Pie crust is an unsung hero of desserts.  Always taken for granted, it is the foundation of pies, crostatas, and tarts, and a bad one can reduce your masterpiece to an epic failure.

Yes, store bought crust is an option, but it is one that I strongly urge against.  Most commercially prepared crusts are made with hydrogenated fats. Hydrogenated fats (also called trans-fats) are manufactured fats created during a process called hydrogenation whereby hydrogen units are added to polyunsaturated fatty acids to prevent them from becoming rancid and to keep them solid at room temperature. They are extremely bad for your health.

Even the crusts that are made without trans-fats are lackluster.  The lusters they lack are both flavor and texture.

Texture of pie crust is mission critical.  Both the composition of ingredients and the mixing method determine the final texture.  If the flour is not well mixed with the fat in the initial process, the flour will bind with water which will cause the gluten matrix to develop improperly and you will have a tough crust.
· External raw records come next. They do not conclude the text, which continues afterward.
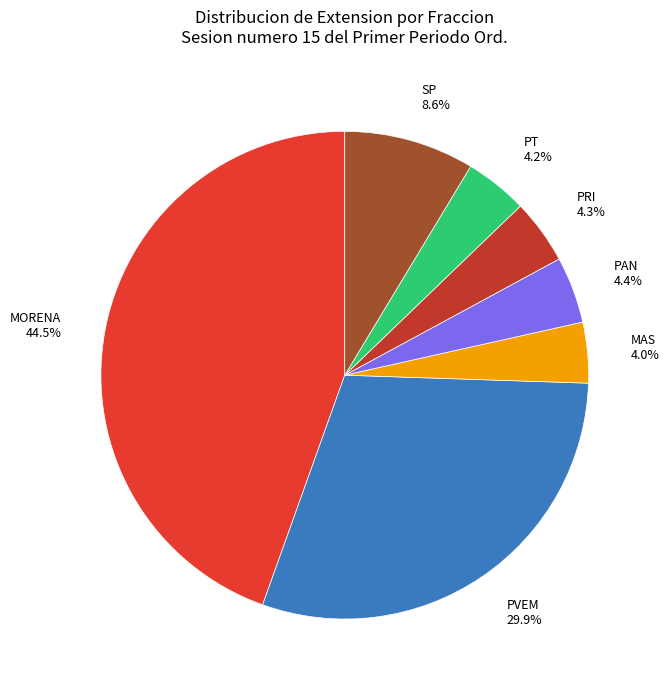

To the nearest percent, what is the average slice percentage?

14%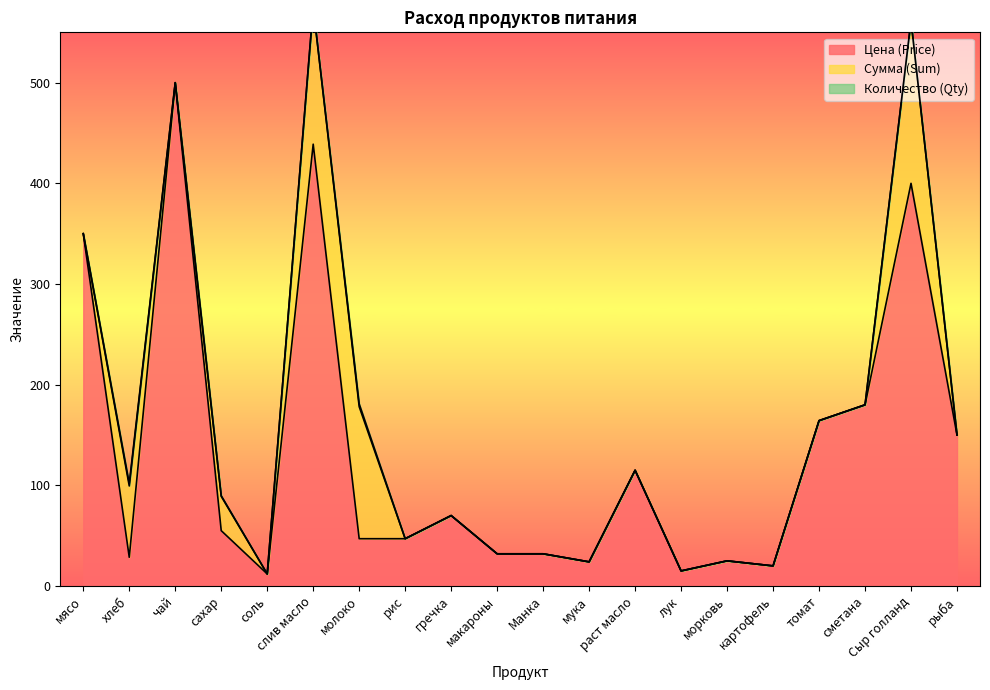

Reading left to right, list all the values displayed in this chart.

Цена (Price): 350.0	28.6	500.0	55.0	12.0	438.9	47.0	47.0	70.0	32.0	32.0	24.0	115.0	15.0	25.0	20.0	164.3	180.0	400.0	150.0
Сумма (Sum): 0.0	70.9	0.0	34.1	0.0	136.1	131.1	0.0	0.0	0.0	0.0	0.0	0.0	0.0	0.0	0.0	0.0	0.0	161.2	0.0
Количество (Qty): 0.0	2.5	0.0	0.6	0.0	0.3	2.8	0.0	0.0	0.0	0.0	0.0	0.0	0.0	0.0	0.0	0.0	0.0	0.4	0.0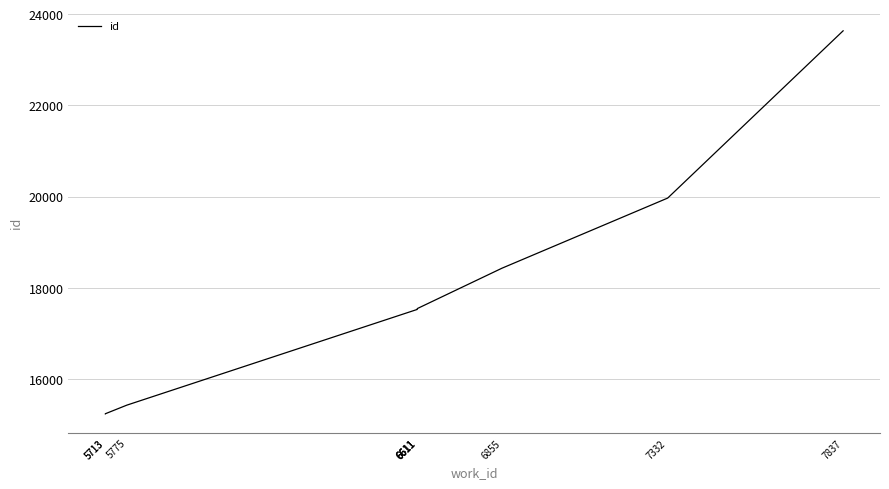

What is the sum of all values?

178110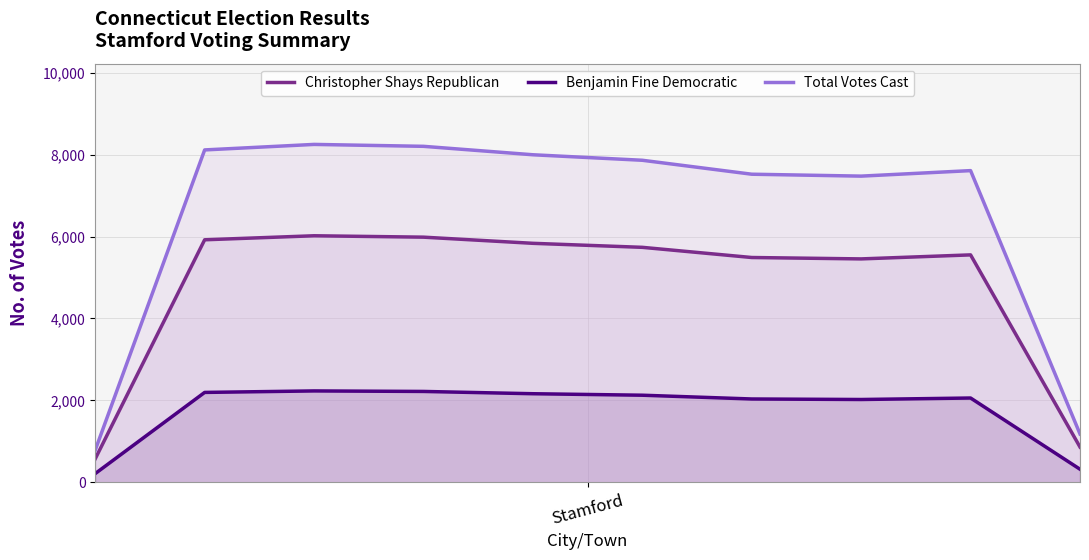

Which series has the largest range (max minus min)?

Total Votes Cast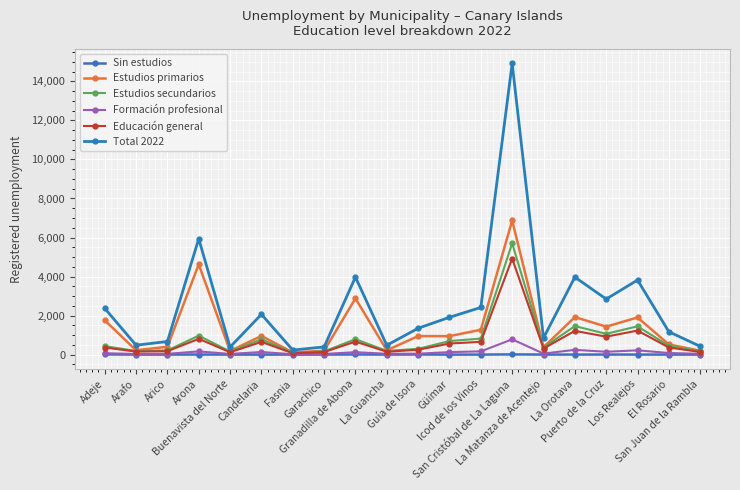

What position from the left is Los Realejos?

18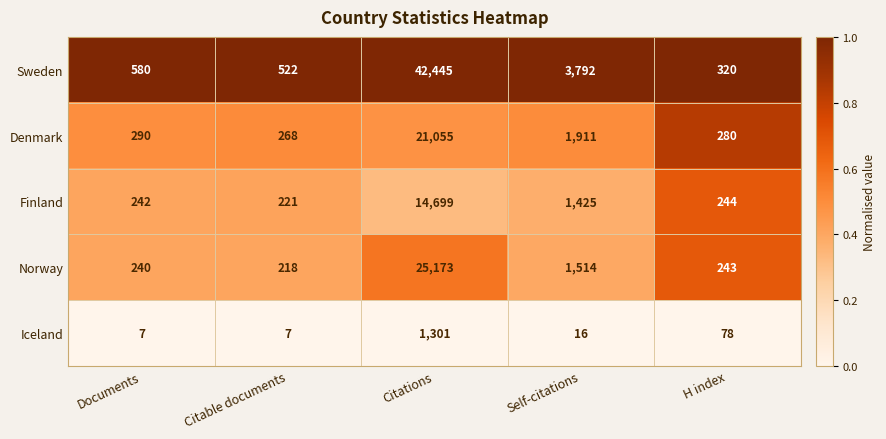

Which category has the highest value across all series?

Citations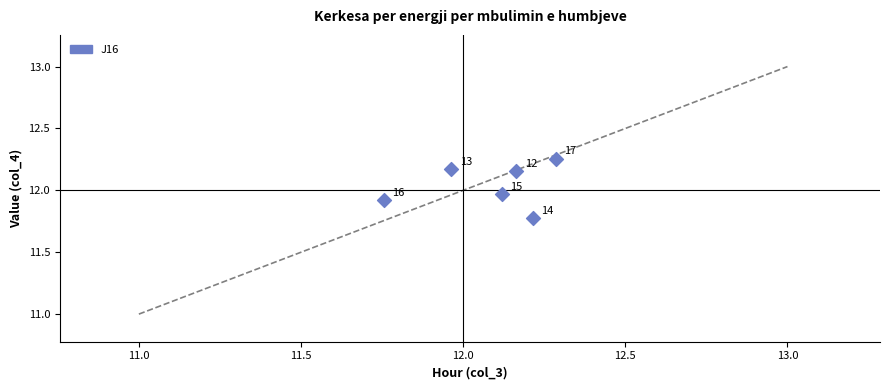

What is the range of X values (max minus min)?

0.5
The quality and measurement of your ingredients is also very important to your final product.  I recommend King Arthur Flour. This is not a paid endorsement; I receive no perquisites or consideration from King Arthur.  It is a noticeably superior flour.  Second, either weigh your flour or spoon it into the measuring cups.  Do not scoop with your cup measures.  It makes a difference.

I developed this recipe for Thanksgiving this year, and we loved the way it came out. I hope you will, too.